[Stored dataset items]

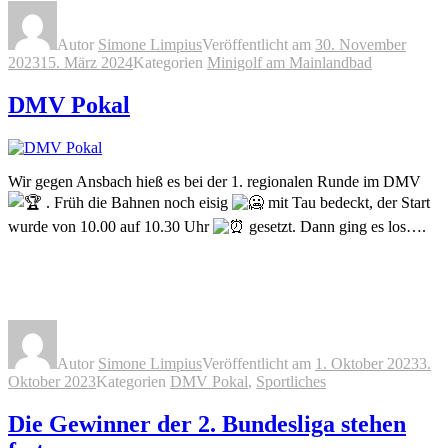
Autor
Simone Limpius
Veröffentlicht am
30. November
2023
15. März 2024
Kategorien
Minigolf am Mainlandbad
DMV Pokal
Wir gegen Ansbach hieß es bei der 1. regionalen Runde im DMV
. Früh die Bahnen noch eisig
mit Tau bedeckt, der Start
wurde von 10.00 auf 10.30 Uhr
gesetzt. Dann ging es los….
Autor
Simone Limpius
Veröffentlicht am
1. Oktober 2023
3.
Oktober 2023
Kategorien
DMV Pokal
,
Sportliches
Die Gewinner der 2. Bundesliga stehen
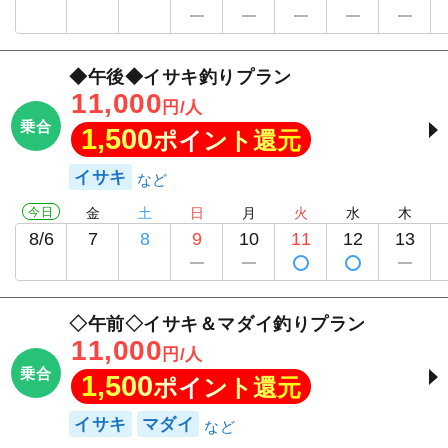
◆午後◆イサキ釣りプラン
11,000
円/人
乗合
1,500
ポイント還元
イサキ
今日
金
土
日
月
火
水
木
8/6
7
8
9
10
11
12
13
◇午前◇イサキ＆マダイ釣りプラン
11,000
円/人
乗合
1,500
ポイント還元
イサキ
マダイ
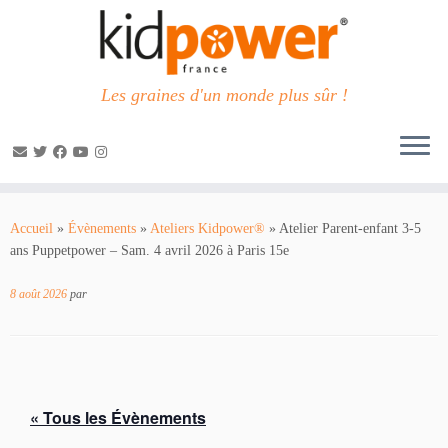
Les graines d'un monde plus sûr !
Passer
au
Accueil
»
Évènements
»
Ateliers Kidpower®
»
Atelier Parent-enfant 3-5
contenu
ans Puppetpower – Sam. 4 avril 2026 à Paris 15e
8 août 2026
par
« Tous les Évènements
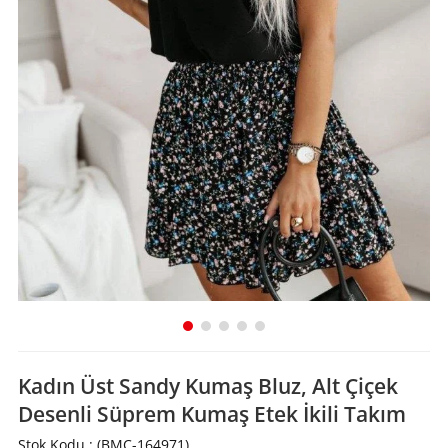
Kadın Üst Sandy Kumaş Bluz, Alt Çiçek
Desenli Süprem Kumaş Etek İkili Takım
Stok Kodu
(BMC-164971)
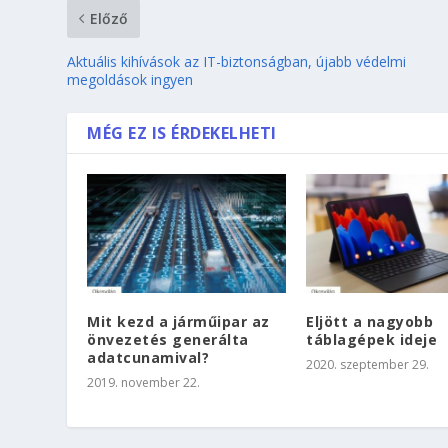
Előző
Aktuális kihívások az IT-biztonságban, újabb védelmi
megoldások ingyen
MÉG EZ IS ÉRDEKELHETI
Mit kezd a járműipar az
Eljött a nagyobb
önvezetés generálta
táblagépek ideje
adatcunamival?
2020. szeptember 29.
2019. november 22.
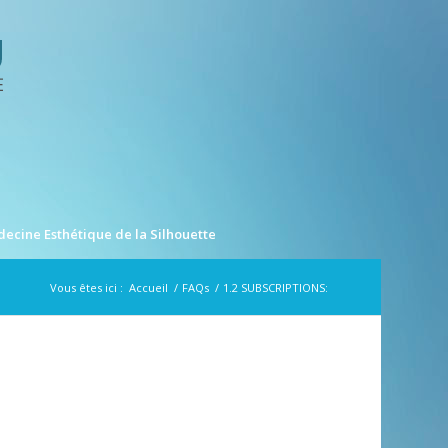
ecine Esthétique de la Silhouette
Vous êtes ici :
Accueil
/
FAQs
/
1.2 SUBSCRIPTIONS:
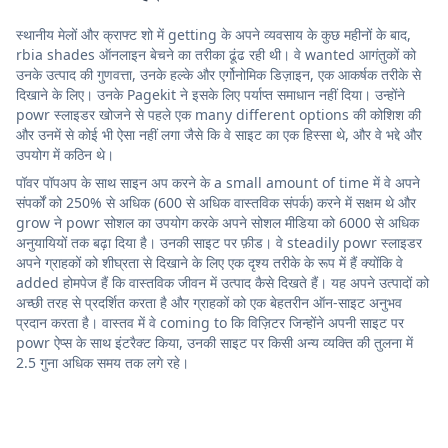
स्थानीय मेलों और क्राफ्ट शो में getting के अपने व्यवसाय के कुछ महीनों के बाद,
rbia shades ऑनलाइन बेचने का तरीका ढूंढ रही थी। वे wanted आगंतुकों को
उनके उत्पाद की गुणवत्ता, उनके हल्के और एर्गोनोमिक डिज़ाइन, एक आकर्षक तरीके से
दिखाने के लिए। उनके Pagekit ने इसके लिए पर्याप्त समाधान नहीं दिया। उन्होंने
powr स्लाइडर खोजने से पहले एक many different options की कोशिश की
और उनमें से कोई भी ऐसा नहीं लगा जैसे कि वे साइट का एक हिस्सा थे, और वे भद्दे और
उपयोग में कठिन थे।
पॉवर पॉपअप के साथ साइन अप करने के a small amount of time में वे अपने
संपर्कों को 250% से अधिक (600 से अधिक वास्तविक संपर्क) करने में सक्षम थे और
grow ने powr सोशल का उपयोग करके अपने सोशल मीडिया को 6000 से अधिक
अनुयायियों तक बढ़ा दिया है। उनकी साइट पर फ़ीड। वे steadily powr स्लाइडर
अपने ग्राहकों को शीघ्रता से दिखाने के लिए एक दृश्य तरीके के रूप में हैं क्योंकि वे
added होमपेज हैं कि वास्तविक जीवन में उत्पाद कैसे दिखते हैं। यह अपने उत्पादों को
अच्छी तरह से प्रदर्शित करता है और ग्राहकों को एक बेहतरीन ऑन-साइट अनुभव
प्रदान करता है। वास्तव में वे coming to कि विज़िटर जिन्होंने अपनी साइट पर
powr ऐप्स के साथ इंटरैक्ट किया, उनकी साइट पर किसी अन्य व्यक्ति की तुलना में
2.5 गुना अधिक समय तक लगे रहे।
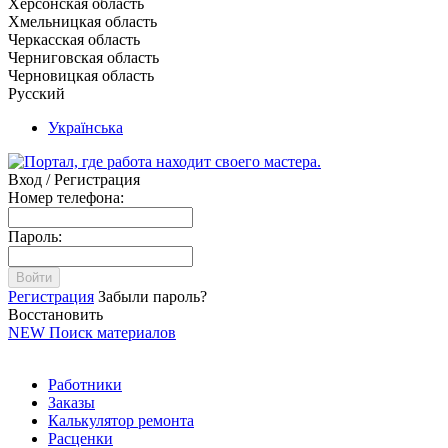
Херсонская область
Хмельницкая область
Черкасская область
Черниговская область
Черновицкая область
Русский
Українська
Вход / Регистрация
Номер телефона:
Пароль:
Войти
Регистрация
Забыли пароль?
Восстановить
NEW
Поиск материалов
Работники
Заказы
Калькулятор ремонта
Расценки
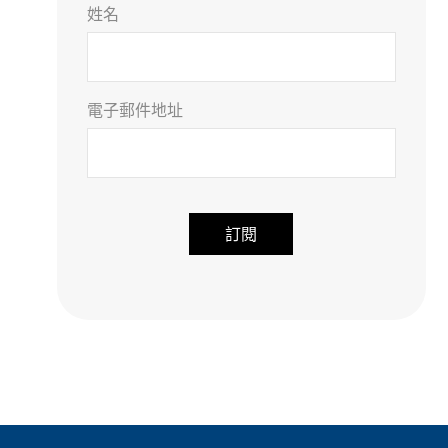
姓名
電子郵件地址
A
l
t
e
r
n
a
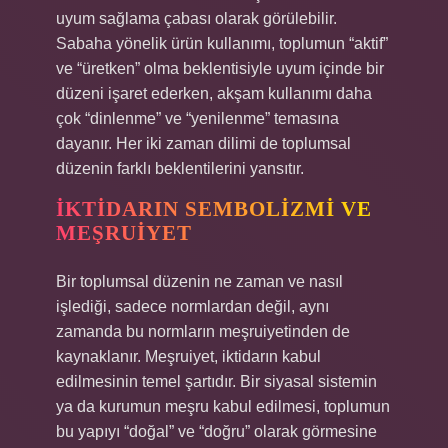
uyum sağlama çabası olarak görülebilir.
Sabaha yönelik ürün kullanımı, toplumun “aktif”
ve “üretken” olma beklentisiyle uyum içinde bir
düzeni işaret ederken, akşam kullanımı daha
çok “dinlenme” ve “yenilenme” temasına
dayanır. Her iki zaman dilimi de toplumsal
düzenin farklı beklentilerini yansıtır.
İKTIDARIN SEMBOLIZMI VE
MEŞRUIYET
Bir toplumsal düzenin ne zaman ve nasıl
işlediği, sadece normlardan değil, aynı
zamanda bu normların meşruiyetinden de
kaynaklanır. Meşruiyet, iktidarın kabul
edilmesinin temel şartıdır. Bir siyasal sistemin
ya da kurumun meşru kabul edilmesi, toplumun
bu yapıyı “doğal” ve “doğru” olarak görmesine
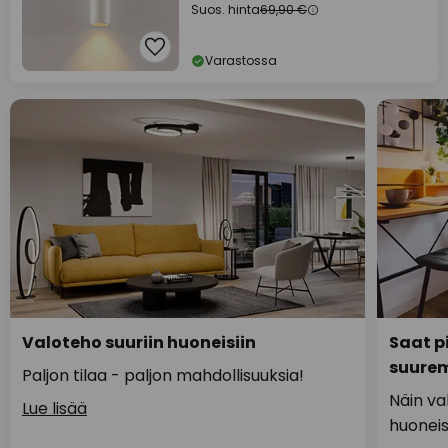
Suos. hinta
69,90 €
Varastossa
Valoteho suuriin huoneisiin
Saat p
suure
Paljon tilaa - paljon mahdollisuuksia!
Näin va
Lue lisää
huoneis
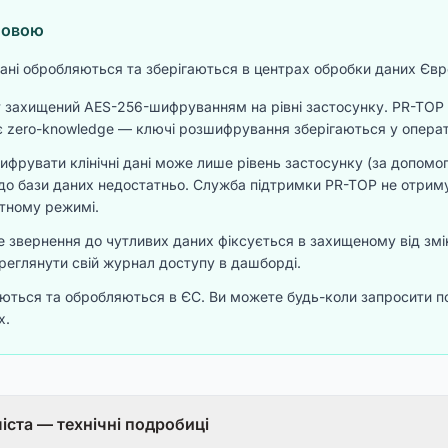
мовою
 дані обробляються та зберігаються в центрах обробки даних Єв
 захищений AES-256-шифруванням на рівні застосунку. PR-TOP 
е є zero-knowledge — ключі розшифрування зберігаються у опер
ифрувати клінічні дані може лише рівень застосунку (за допом
 до бази даних недостатньо. Служба підтримки PR-TOP не отрим
атному режимі.
 звернення до чутливих даних фіксується в захищеному від змі
еглянути свій журнал доступу в дашборді.
гаються та обробляються в ЄС. Ви можете будь-коли запросити п
х.
іста — технічні подробиці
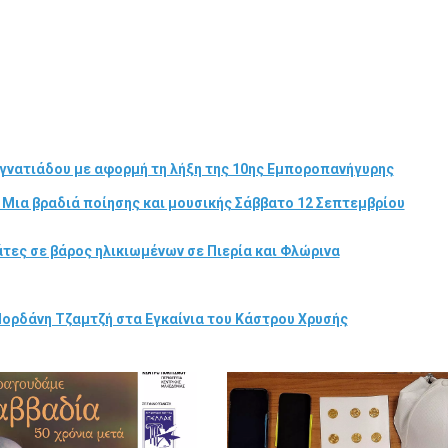
γνατιάδου με αφορμή τη λήξη της 10ης Εμποροπανήγυρης
 Μια βραδιά ποίησης και μουσικής Σάββατο 12 Σεπτεμβρίου
τες σε βάρος ηλικιωμένων σε Πιερία και Φλώρινα
Ιορδάνη Τζαμτζή στα Εγκαίνια του Κάστρου Χρυσής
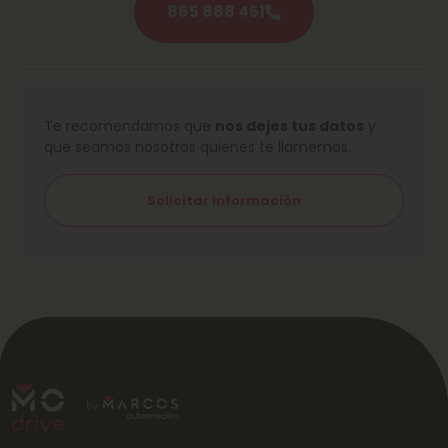
865 888 451
Te recomendamos que
nos dejes tus datos
y
que seamos nosotros quienes te llamemos.
Solicitar información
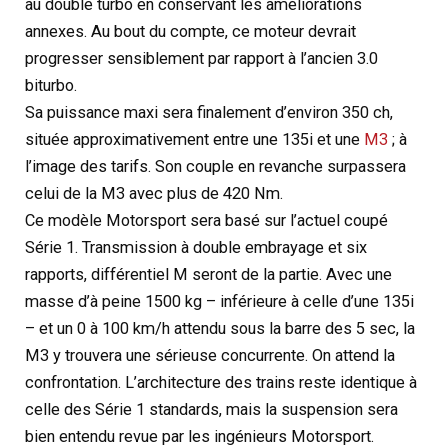
au double turbo en conservant les améliorations
annexes. Au bout du compte, ce moteur devrait
progresser sensiblement par rapport à l’ancien 3.0
biturbo.
Sa puissance maxi sera finalement d’environ 350 ch,
située approximativement entre une 135i et une
M3
; à
l’image des tarifs. Son couple en revanche surpassera
celui de la M3 avec plus de 420 Nm.
Ce modèle Motorsport sera basé sur l’actuel coupé
Série 1. Transmission à double embrayage et six
rapports, différentiel M seront de la partie. Avec une
masse d’à peine 1500 kg – inférieure à celle d’une 135i
– et un 0 à 100 km/h attendu sous la barre des 5 sec, la
M3 y trouvera une sérieuse concurrente. On attend la
confrontation. L’architecture des trains reste identique à
celle des Série 1 standards, mais la suspension sera
bien entendu revue par les ingénieurs Motorsport.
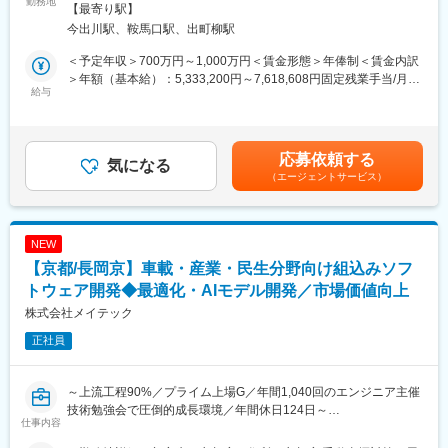
本求人はマネジメント候補として、下記業務をおまかせします。
勤務地
■営業の組織構成：11名で構成されております。
下鉄烏丸線／今出川駅受動喫煙対策：屋内全面禁煙
【最寄り駅】
内訳としては営業が全員男性で8名／２０代3名、3０代2名、4０
今出川駅、鞍馬口駅、出町柳駅
■カスタマーサクセス
代１名 50台1名、６０代１名＋営業アシスタント女性3名となっ
上場企業をメインに、学生限定キャリア支援カフェサービスの導
ており、幅広い年代の方に活躍頂いています。
＜予定年収＞700万円～1,000万円＜賃金形態＞年俸制＜賃金内訳
入支援・利用促進・イベントの企画・アップセルの提案等のカス
■入社後について：先輩営業との同行営業により業務の流れを学ん
＞年額（基本給）：5,333,200円～7,618,608円固定残業手当/月：
タマーサクセスをお任せします。顧客の声をもとにプロダクトの
給与
で頂きます。
138,900円～198,450円（固定残業時間40時間0分/月）超過した時
企画やサービス開発、組織マネジメントなど幅広い業務をおこな
間外労働の残業手当は追加支給＜月額＞583,333円～833,334円
っていただきます。
変更の範囲：会社の定める業務
（12分割）（一律手当を含む）＜昇給有無＞有＜残業手当＞有＜
＜業務詳細＞
給与補足＞※超過及び、深夜残業は別途支給賃金はあくまでも目安
応募依頼する
・顧客のサービス導入～運用と採用コンサルティング（20～30社
気になる
の金額であり、選考を通じて上下する可能性があります。月給(月
（エージェントサービス）
程度を担当）
額)は固定手当を含めた表記です。
・サービス継続利用/アップセル/クロスセルの提案
・顧客の声を取り入れたプロダクトの企画や新たなサービスの開
発
NEW
【京都/長岡京】車載・産業・民生分野向け組込みソフ
■働くチーム
部署はフィールドセールス/カスタマーサクセスの2チームで構成
トウェア開発◆最適化・AIモデル開発／市場価値向上
されており、中でもカスタマーサクセスチームはサービス導入後
株式会社メイテック
の企業に伴走し、利用促進・継続活用支援を行うチームです。
正社員
■このポジションの魅力
・早期にマネージャー経験を積むことが可能
～上流工程90%／プライム上場G／年間1,040回のエンジニア主催
入社年次や年齢に関係なく、担当事業の事業責任者/マネージャー
技術勉強会で圧倒的成長環境／年間休日124日～
へのポジションアップが可能です。
仕事内容
■業務内容：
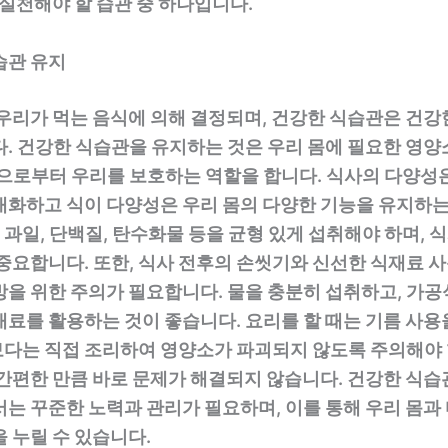
 실천해야 할 습관 중 하나입니다.
습관 유지
우리가 먹는 음식에 의해 결정되며, 건강한 식습관은 건강
다. 건강한 식습관을 유지하는 것은 우리 몸에 필요한 영양
병으로부터 우리를 보호하는 역할을 합니다. 식사의 다양성
대화하고 식이 다양성은 우리 몸의 다양한 기능을 유지하는
, 과일, 단백질, 탄수화물 등을 균형 있게 섭취해야 하며, 
중요합니다. 또한, 식사 전후의 손씻기와 신선한 식재료 
방을 위한 주의가 필요합니다. 물을 충분히 섭취하고, 가
료를 활용하는 것이 좋습니다. 요리를 할 때는 기름 사용
다는 직접 조리하여 영양소가 파괴되지 않도록 주의해야 
 간편한 만큼 바로 문제가 해결되지 않습니다. 건강한 식습
는 꾸준한 노력과 관리가 필요하며, 이를 통해 우리 몸과
 누릴 수 있습니다.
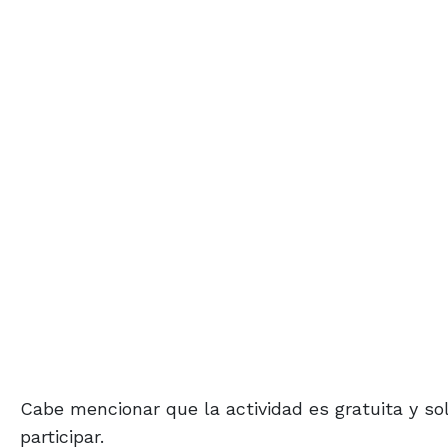
Cabe mencionar que la actividad es gratuita y sol
participar.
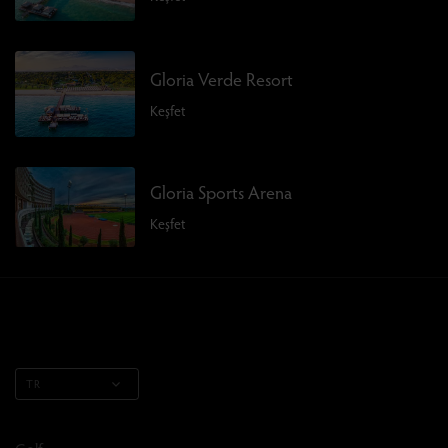
Gloria Verde Resort
Keşfet
Gloria Sports Arena
Keşfet
TR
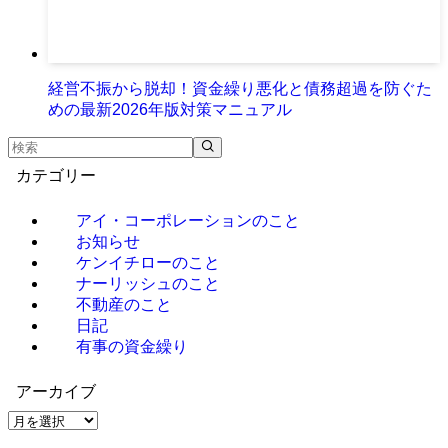
経営不振から脱却！資金繰り悪化と債務超過を防ぐた
めの最新2026年版対策マニュアル
カテゴリー
アイ・コーポレーションのこと
お知らせ
ケンイチローのこと
ナーリッシュのこと
不動産のこと
日記
有事の資金繰り
アーカイブ
ア
ー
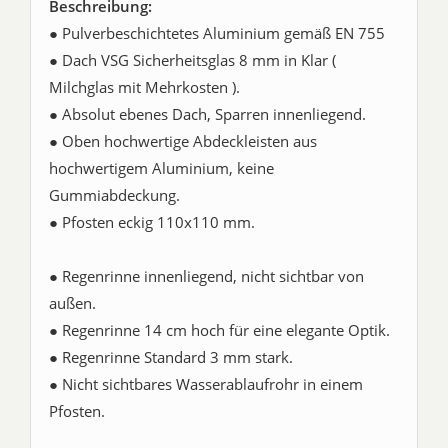
Beschreibung:
● Pulverbeschichtetes Aluminium gemäß EN 755
● Dach VSG Sicherheitsglas 8 mm in Klar (
Milchglas mit Mehrkosten ).
● Absolut ebenes Dach, Sparren innenliegend.
● Oben hochwertige Abdeckleisten aus
hochwertigem Aluminium, keine
Gummiabdeckung.
● Pfosten eckig 110x110 mm.
● Regenrinne innenliegend, nicht sichtbar von
außen.
● Regenrinne 14 cm hoch für eine elegante Optik.
● Regenrinne Standard 3 mm stark.
● Nicht sichtbares Wasserablaufrohr in einem
Pfosten.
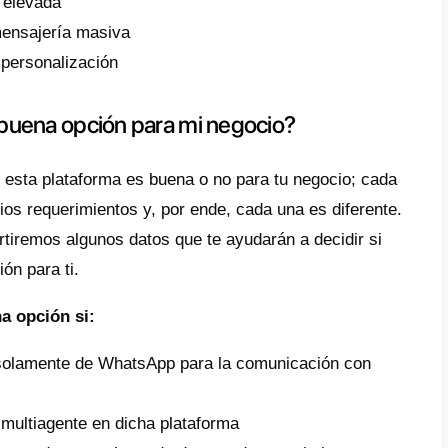
e sentido, podemos decir que Timelines es
ogía, e‑commerce, tiendas en línea, empresa
ier tipo de negocio que reciba muchos mens
mente las apps de mensajería para responder
ué y en qué no ayuda timelines a 
nes es una plataforma muy interesante para
eran manejar un servicio al cliente eficient
ener muy en cuenta que no todo lo que brill
orma hay cosas buenas y malas, y caracterí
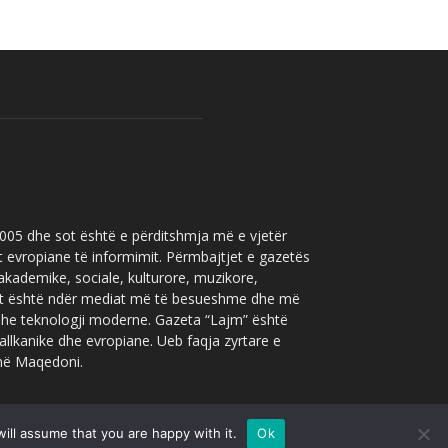
 2005 dhe sot është e përditshmja më e vjetër
t evropiane të informimit. Përmbajtjet e gazetës
 akademike, sociale, kulturore, muzikore,
” sot është ndër mediat më të besueshme dhe më
 dhe teknologji moderne. Gazeta “Lajm” është
allkanike dhe evropiane. Ueb faqja zyrtare e
 në Maqedoni.
ill assume that you are happy with it.
Ok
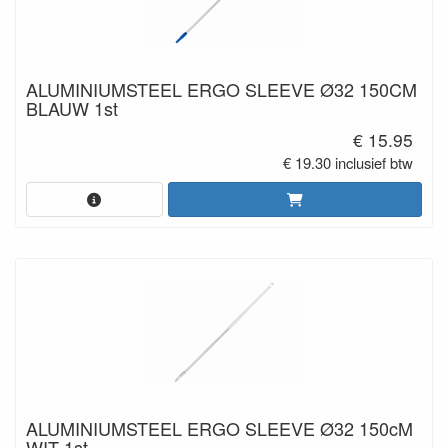
ALUMINIUMSTEEL ERGO SLEEVE Ø32 150CM
BLAUW 1st
€ 15.95
€ 19.30 inclusief btw
ALUMINIUMSTEEL ERGO SLEEVE Ø32 150cM
WIT 1st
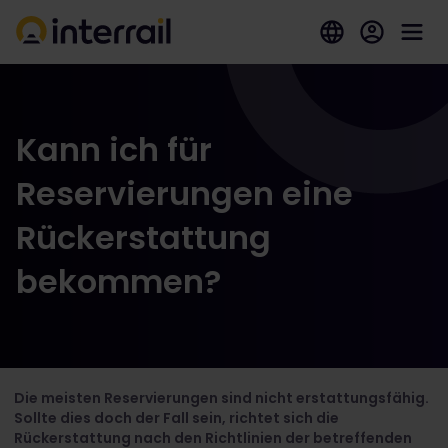
Kann ich für
Reservierungen eine
Rückerstattung
bekommen?
Die meisten Reservierungen sind nicht erstattungsfähig.
Sollte dies doch der Fall sein, richtet sich die
Rückerstattung nach den Richtlinien der betreffenden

Problem details:
Output the lines of the entries above as a JSON list of strings, one string per line, from the line with "स्थानीय मेलों और" to the line with "उपयोग में कठिन थे।", with both of those lines included and blank lines left out.

The completed task:
[
  "स्थानीय मेलों और क्राफ्ट शो में getting के अपने व्यवसाय के कुछ महीनों के बाद,",
  "rbia shades ऑनलाइन बेचने का तरीका ढूंढ रही थी। वे wanted आगंतुकों को",
  "उनके उत्पाद की गुणवत्ता, उनके हल्के और एर्गोनोमिक डिज़ाइन, एक आकर्षक तरीके से",
  "दिखाने के लिए। उनके Pagekit ने इसके लिए पर्याप्त समाधान नहीं दिया। उन्होंने",
  "powr स्लाइडर खोजने से पहले एक many different options की कोशिश की",
  "और उनमें से कोई भी ऐसा नहीं लगा जैसे कि वे साइट का एक हिस्सा थे, और वे भद्दे और",
  "उपयोग में कठिन थे।"
]